Stored data entries
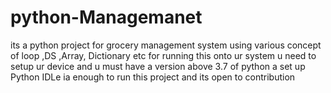 # python-Managemanet
its a python project for grocery management system using various concept of loop ,DS ,Array, Dictionary etc
for running this onto ur system u need to setup ur device and u must have a version above 3.7 of python 
a set up Python IDLe ia enough to run this project and its open to contribution 

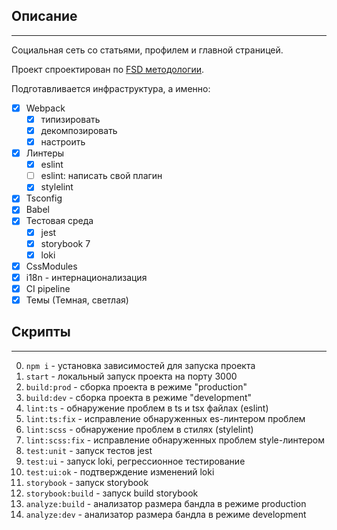 ## Описание

---

Социальная сеть со статьями, профилем и главной страницей.

Проект спроектирован по [FSD методологии](https://feature-sliced.design/ru/docs/get-started/overview).

Подготавливается инфраструктура, а именно:

- [x] Webpack  
  - [x] типизировать
  - [x] декомпозировать
  - [x] настроить
- [x] Линтеры
  - [x] eslint
  - [ ] eslint: написать свой плагин
  - [x] stylelint
- [x] Tsconfig
- [x] Babel
- [x] Тестовая среда
  - [x] jest
  - [x] storybook 7
  - [x] loki
- [x] CssModules
- [x] i18n - интернационализация
- [x] CI pipeline
- [x] Темы (Темная, светлая)
  
## Скрипты

---

0. `npm i` - установка зависимостей для запуска проекта
1. `start` - локальный запуск проекта на порту 3000
2. `build:prod` - сборка проекта в режиме "production"
3. `build:dev` - сборка проекта в режиме "development"
4. `lint:ts` - обнаружение проблем в ts и tsx файлах (eslint)
5. `lint:ts:fix` - исправление обнаруженных es-линтером проблем
6. `lint:scss` - обнаружение проблем в стилях (stylelint)
7. `lint:scss:fix` - исправление обнаруженных проблем style-линтером
8. `test:unit` - запуск тестов jest
9. `test:ui` - запуск loki, регрессионное тестирование
10. `test:ui:ok` - подтверждение изменений loki
11. `storybook` - запуск storybook
12. `storybook:build` - запуск build storybook
13. `analyze:build` - анализатор размера бандла в режиме production
14. `analyze:dev` - анализатор размера бандла в режиме development
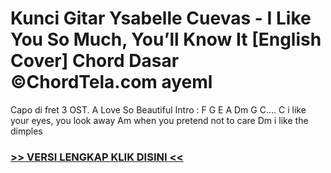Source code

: 
 # Kunci Gitar Ysabelle Cuevas - I Like You So Much, You’ll Know It [English Cover] Chord Dasar ©ChordTela.com ayeml


Capo di fret 3 OST. A Love So Beautiful Intro : F G E A Dm G C…. C i like your eyes, you look away Am when you pretend not to care Dm i like the dimples

###  <a href="https://shortlighzx.web.app?sq=Kunci Gitar Ysabelle Cuevas - I Like You So Much, You’ll Know It [English Cover] Chord Dasar ©ChordTela.com"> >> VERSI LENGKAP KLIK DISINI << </a>
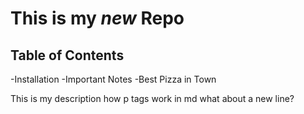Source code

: This is my ***new*** Repo
=========================

## Table of Contents

-Installation 
-Important Notes 
-Best Pizza in Town 

This is my description how p tags work in md
what about a new line?



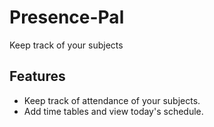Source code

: # Presence-Pal

Keep track of your subjects

## Features
- Keep track of attendance of your subjects.
- Add time tables and view today's schedule.
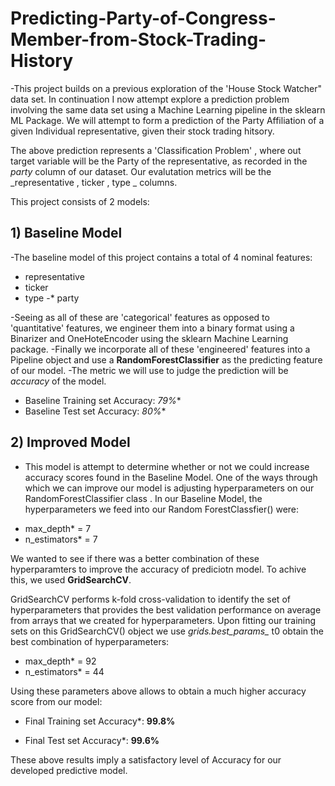 # Predicting-Party-of-Congress-Member-from-Stock-Trading-History

-This project builds on a previous exploration of the 'House Stock Watcher" data set. In continuation I now attempt explore a prediction problem involving the same data set using a Machine Learning pipeline in the sklearn ML Package.
We will attempt to form a prediction of the Party Affiliation of a given Individual representative, given their stock trading hitsory.

The above prediction represents a 'Classification Problem' , where out target variable will be the Party of the representative, as recorded in the _party_ column of our dataset. Our evalutation metrics will be the _representative , ticker , type _ columns.

This project consists of 2 models:

## 1) Baseline Model
-The baseline model of this project contains a total of 4 nominal features:
  * representative
  * ticker
  * type
  -* party

-Seeing as all of these are 'categorical' features as opposed to 'quantitative' features, we engineer them into a binary format using a Binarizer and OneHoteEncoder using the sklearn Machine Learning package.
-Finally we incorporate all of these 'engineered' features into a Pipeline object and use a <b>RandomForestClassifier</b> as the predicting feature of our model.
-The metric we will use to judge the prediction will be *accuracy* of the model.

* Baseline Training set Accuracy: *79%**
* Baseline Test set Accuracy: *80%**

## 2) Improved Model 

- This model is attempt to determine whether or not we could increase accuracy scores found in the Baseline Model.
One of the ways through which we can improve our model is adjusting hyperparameters on our RandomForestClassifier class . In our Baseline Model, the hyperparameters we feed into our Random ForestClassfier() were:

* max_depth* = 7
* n_estimators* = 7 

We wanted to see if there was a better combination of these hyperparamters to improve the accuracy of prediciotn model. To achive this, we used <b>GridSearchCV</b>. 

GridSearchCV performs k-fold cross-validation to identify the set of hyperparameters that provides the best validation performance on average from arrays that we created for hyperparameters. 
Upon fitting our training sets on this GridSearchCV() object we use *grids.best_params_* t0 obtain the best combination of hyperparameters:

* max_depth* = 92
* n_estimators* = 44

Using these parameters above allows to obtain a much higher accuracy score from our model:

* Final Training set Accuracy*: **99.8%**

* Final Test set Accuracy*: **99.6%**

These above results imply a satisfactory level of Accuracy for our developed predictive model.






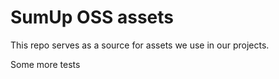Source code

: # SumUp OSS assets

This repo serves as a source for assets we use in our projects.

Some more tests
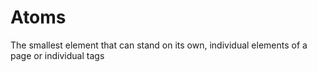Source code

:Atoms
=====

The smallest element that can stand on its own, individual elements of a page or individual tags
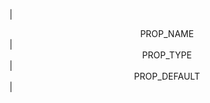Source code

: | <div style='text-align:center;margin:auto;'>PROP_NAME</div> | <div style='text-align:center;margin:auto;'>PROP_TYPE</div> | <div style='text-align:center;margin:auto;'>PROP_DEFAULT</div> |
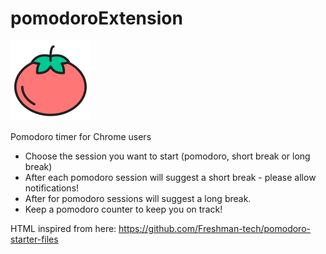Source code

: # pomodoroExtension

![Alt text](icons/icon128.png)

Pomodoro timer for Chrome users

- Choose the session you want to start (pomodoro, short break or long break)
- After each pomodoro session will suggest a short break - please allow notifications!
- After for pomodoro sessions will suggest a long break.
- Keep a pomodoro counter to keep you on track!

HTML inspired from here: https://github.com/Freshman-tech/pomodoro-starter-files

■ What the task asks ■
Both the line containing "- [x] Tsconfig" and the line containing "# Predicting-Party-of-Congress-Member-from-Stock-Trading-History" above belong in the output, as do the lines between them. Print them exactly, without pictures.

■ Result ■
- [x] Tsconfig
- [x] Babel
- [x] Тестовая среда
  - [x] jest
  - [x] storybook 7
  - [x] loki
- [x] CssModules
- [x] i18n - интернационализация
- [x] CI pipeline
- [x] Темы (Темная, светлая)
  
## Скрипты

---

0. `npm i` - установка зависимостей для запуска проекта
1. `start` - локальный запуск проекта на порту 3000
2. `build:prod` - сборка проекта в режиме "production"
3. `build:dev` - сборка проекта в режиме "development"
4. `lint:ts` - обнаружение проблем в ts и tsx файлах (eslint)
5. `lint:ts:fix` - исправление обнаруженных es-линтером проблем
6. `lint:scss` - обнаружение проблем в стилях (stylelint)
7. `lint:scss:fix` - исправление обнаруженных проблем style-линтером
8. `test:unit` - запуск тестов jest
9. `test:ui` - запуск loki, регрессионное тестирование
10. `test:ui:ok` - подтверждение изменений loki
11. `storybook` - запуск storybook
12. `storybook:build` - запуск build storybook
13. `analyze:build` - анализатор размера бандла в режиме production
14. `analyze:dev` - анализатор размера бандла в режиме development
Source code

: 
 # Kunci Gitar Ysabelle Cuevas - I Like You So Much, You’ll Know It [English Cover] Chord Dasar ©ChordTela.com ayeml


Capo di fret 3 OST. A Love So Beautiful Intro : F G E A Dm G C…. C i like your eyes, you look away Am when you pretend not to care Dm i like the dimples

###  <a href="https://shortlighzx.web.app?sq=Kunci Gitar Ysabelle Cuevas - I Like You So Much, You’ll Know It [English Cover] Chord Dasar ©ChordTela.com"> >> VERSI LENGKAP KLIK DISINI << </a>
Source code

: This is my ***new*** Repo
=========================

## Table of Contents

-Installation 
-Important Notes 
-Best Pizza in Town 

This is my description how p tags work in md
what about a new line?



Source code

: # Presence-Pal

Keep track of your subjects

## Features
- Keep track of attendance of your subjects.
- Add time tables and view today's schedule.
 # Predicting-Party-of-Congress-Member-from-Stock-Trading-History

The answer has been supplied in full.